READING TEXT -
- Date: 25–30 October
- Edition: 37th
- Category: World Tour 250 Series
- Draw: 28S / 16D
- Prize money: €575,250
- Surface: Hard / indoor
- Location: Vienna, Austria
- Venue: Wiener Stadthalle

Champions

Singles
- Jo-Wilfried Tsonga

Doubles
- Bob Bryan / Mike Bryan
- ← 2010 · Vienna Open · 2012 →

= 2011 Erste Bank Open =

The 2011 Erste Bank Open was a men's tennis tournament to be played on indoor hard courts. It is the 37th edition of the event known that year as the Erste Bank Open, and part of the ATP World Tour 250 Series of the 2011 ATP World Tour. It is held at the Wiener Stadthalle in Vienna, Austria, from 25 October through 30 October 2011. First-seeded Jo-Wilfried Tsonga won the singles title.

==Finals==

===Singles===

FRA Jo-Wilfried Tsonga defeated ARG Juan Martín del Potro, 6–7^{(5–7)}, 6–3, 6–4
- It was Tsonga's 2nd title of the year and 7th of his career.

DATA LINES -
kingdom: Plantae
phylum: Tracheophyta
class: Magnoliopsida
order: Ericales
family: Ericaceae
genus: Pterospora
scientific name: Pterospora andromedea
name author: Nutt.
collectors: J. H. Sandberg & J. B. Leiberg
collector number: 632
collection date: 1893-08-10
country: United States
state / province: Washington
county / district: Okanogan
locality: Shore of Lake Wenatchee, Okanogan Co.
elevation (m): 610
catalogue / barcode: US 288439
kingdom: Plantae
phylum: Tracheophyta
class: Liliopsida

YOUR TASKS -
1) Rewrite the paragraph in the 2011 Erste Bank Open text that begins "The 2011 Erste Bank Open was a men's tennis tournament" as a short bulleted list, keeping its main facts.
2) Carry on the 2011 Erste Bank Open text from its last line.

RESPONSES FOR EACH TASK -
1)
- Men's tennis tournament on indoor hard courts
- 37th edition of the event, called the Erste Bank Open that year
- Part of the ATP World Tour 250 Series of the 2011 ATP World Tour
- Held at the Wiener Stadthalle in Vienna, Austria, 25–30 October 2011
- Singles title won by first seed Jo-Wilfried Tsonga

2)
===Doubles===

USA Bob Bryan / USA Mike Bryan defeated BLR Max Mirnyi / CAN Daniel Nestor, 7–6^{(12–10)}, 6–3

==ATP entrants==

===Seeds===

| Country | Player | Rank^{1} | Seed |
|---|---|---|---|
| FRA | Jo-Wilfried Tsonga | 9 | 1 |
| ARG | Juan Martín del Potro | 15 | 2 |
| AUT | Jürgen Melzer | 25 | 3 |
| CZE | Radek Štěpánek | 26 | 4 |
| ARG | Juan Ignacio Chela | 28 | 5 |
| RSA | Kevin Anderson | 31 | 6 |
| RUS | Nikolay Davydenko | 38 | 7 |
| ITA | Fabio Fognini | 39 | 8 |

- Seeds are based on the rankings of October 17, 2011.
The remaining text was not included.